High-fat diet during pregnancy ups risk of stillbirth
Washington: A new study has indicated that eating a high-fat diet during pregnancy boosts the chance of stillbirth. It showed eating such a diet decreases blood flow from the mother to the placenta.
“This study demonstrates that maternal diet during pregnancy has a profound influence on both placental and fetal development. The high-calorie, high-fat diet common in our society has negative effects on placental function and may be a significant contributor to adverse pregnancy outcomes, such as stillbirth," said Antonio Frias, principal investigator and assistant professor of obstetrics and gynecology (perinatology/maternal-fetal medicine) in the Oregon Health and Science University School of Medicine.
Previous studies have shown that nearly all adverse outcomes during pregnancy - abnormal fetal growth, preeclampsia, preterm labor and stillbirth - are in some way associated with an abnormally developed, or damaged, placenta, the temporary organ that nourishes the unborn fetus.
In addition, maternal obesity has been associated with placental inflammation and dysfunction and an increased risk of stillbirth.

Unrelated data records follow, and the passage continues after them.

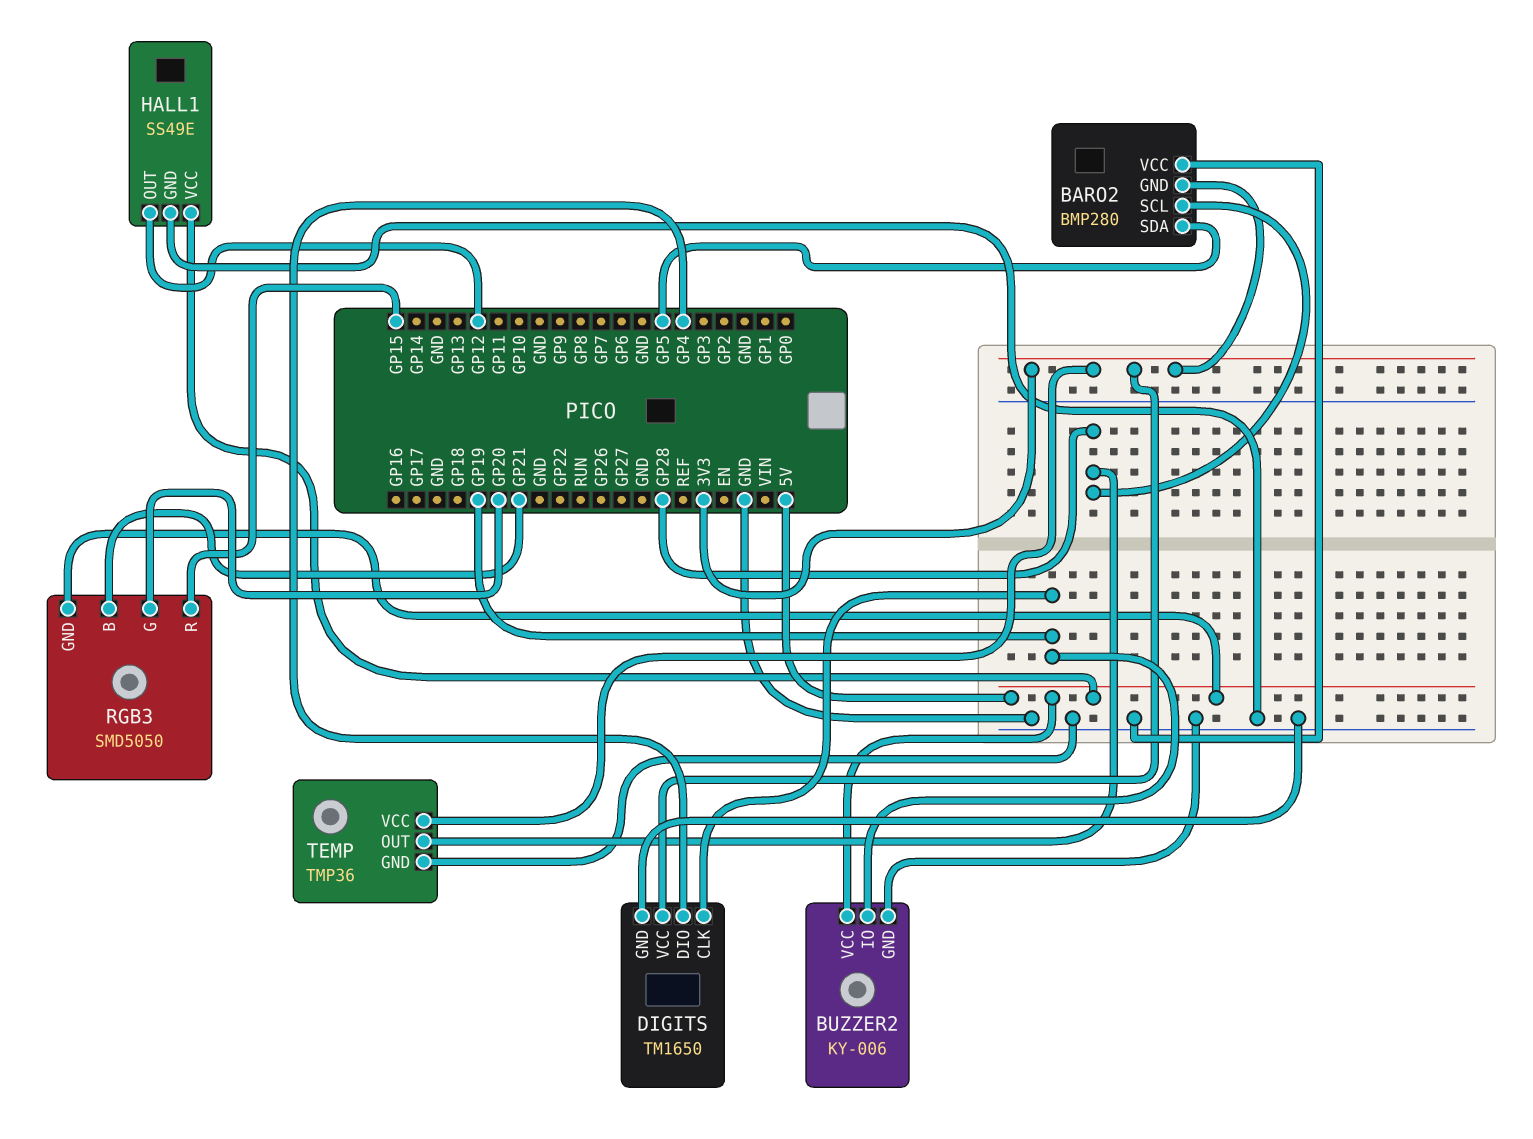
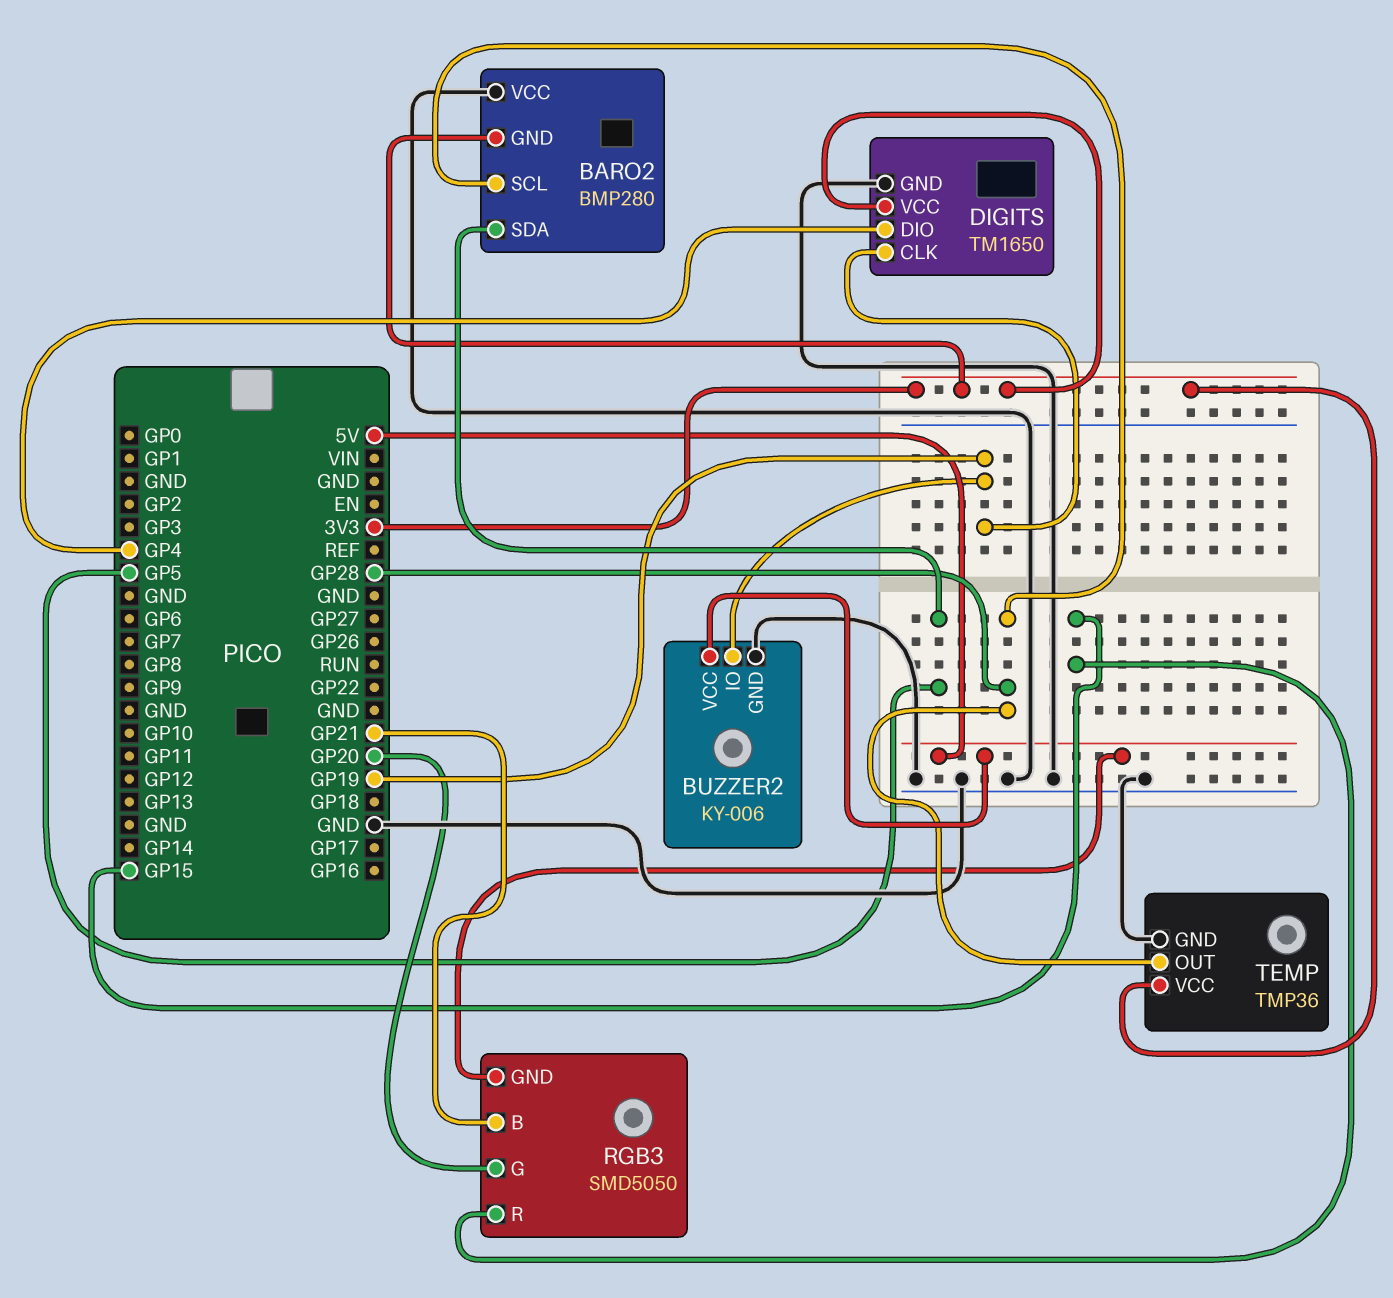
HALL1: SS49E -> none
HALL1 pin GND: GND -> none
HALL1 pin OUT: GP12 -> none
HALL1 pin VCC: 5V -> none

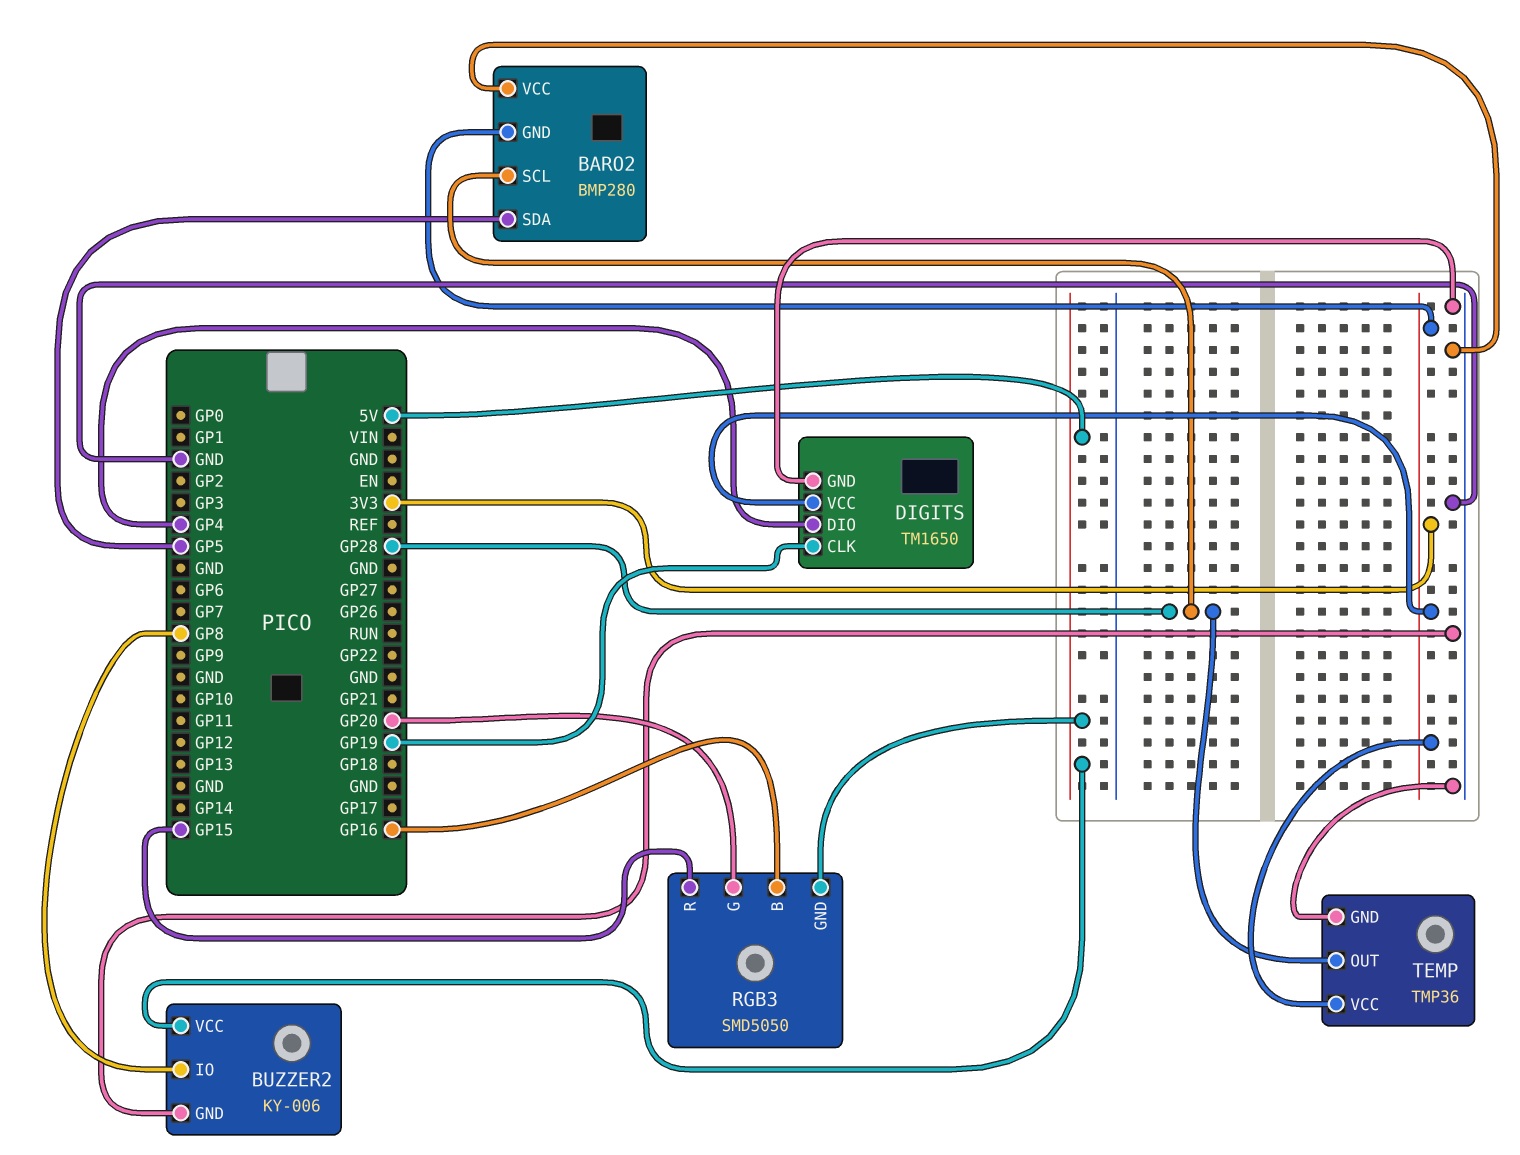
BUZZER2 pin IO: GP19 -> GP8
RGB3 pin B: GP21 -> GP16

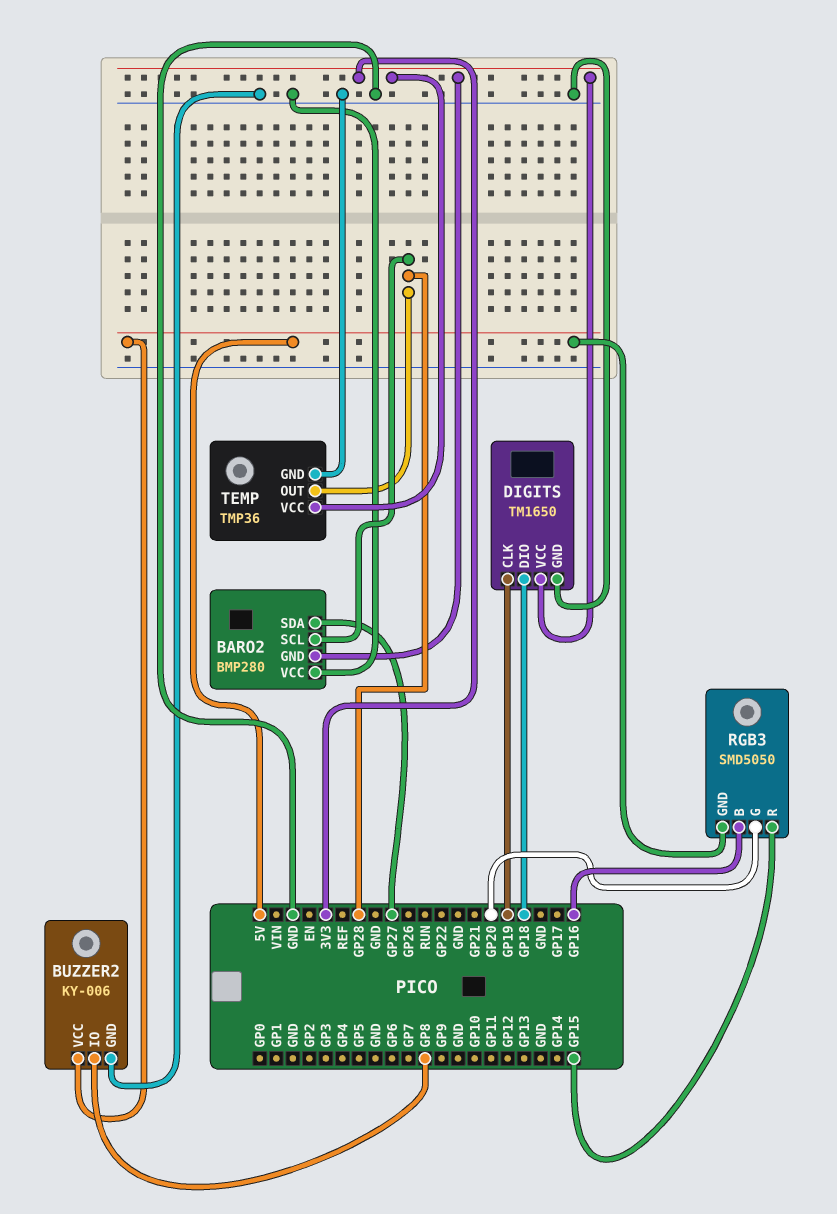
BARO2 pin SDA: GP5 -> GP27
DIGITS pin DIO: GP4 -> GP18

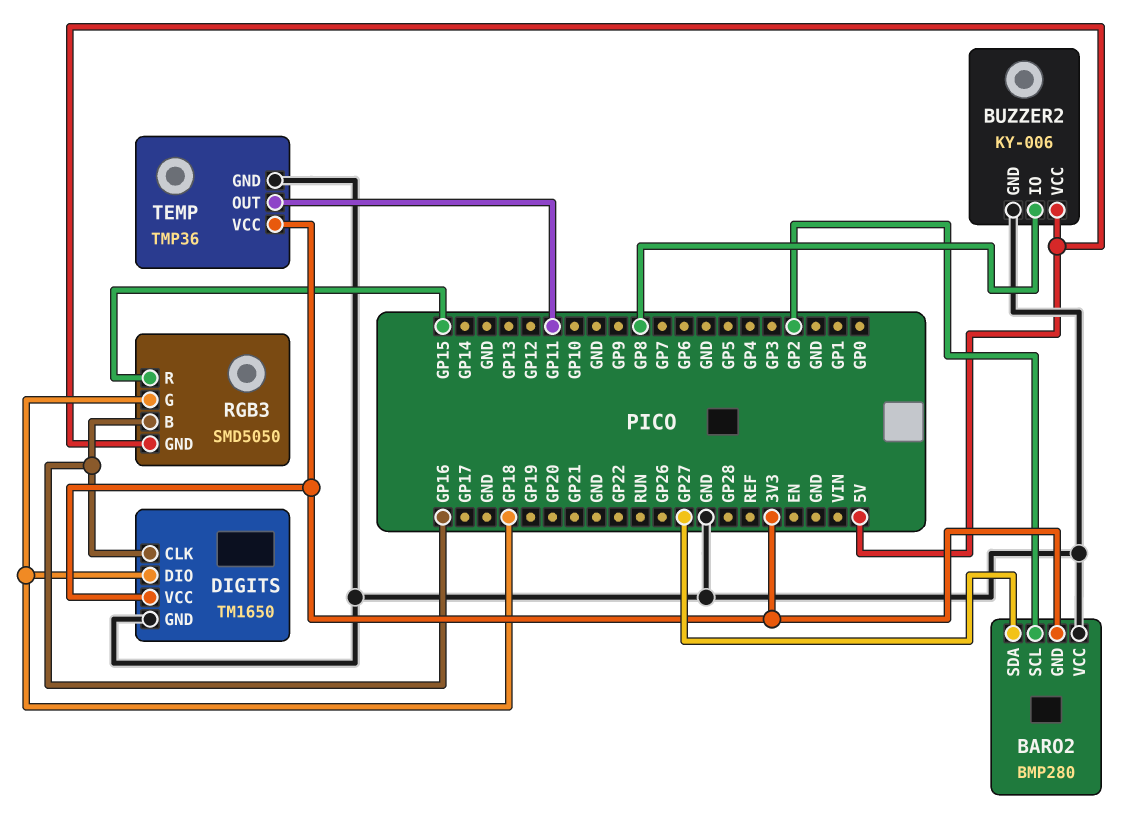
BARO2 pin SCL: GP28 -> GP2
DIGITS pin CLK: GP19 -> GP16
RGB3 pin G: GP20 -> GP18
TEMP pin OUT: GP28 -> GP11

Considering these findings, the researchers hypothesized that eating a diet high in fat during pregnancy also may increase the risk of placental inflammation and the risk of stillbirth.
Frias and colleagues observed 24 pregnant Japanese macaques that ate either a diet comprising 32 percent calories from fat or a control diet with 14 percent fat calories for at least four years.
They found the monkeys that ate a high-fat diet experienced a significant decrease in blood flow from the uterus to the placenta, a reduction of 38 percent to 56 percent, and a rise in placental inflammation.
The risk of stillbirth was further compounded, however, when the monkeys were obese with hyper-insulinemia, or pre-diabetes.
The findings are published in the June edition of the journal Endocrinology.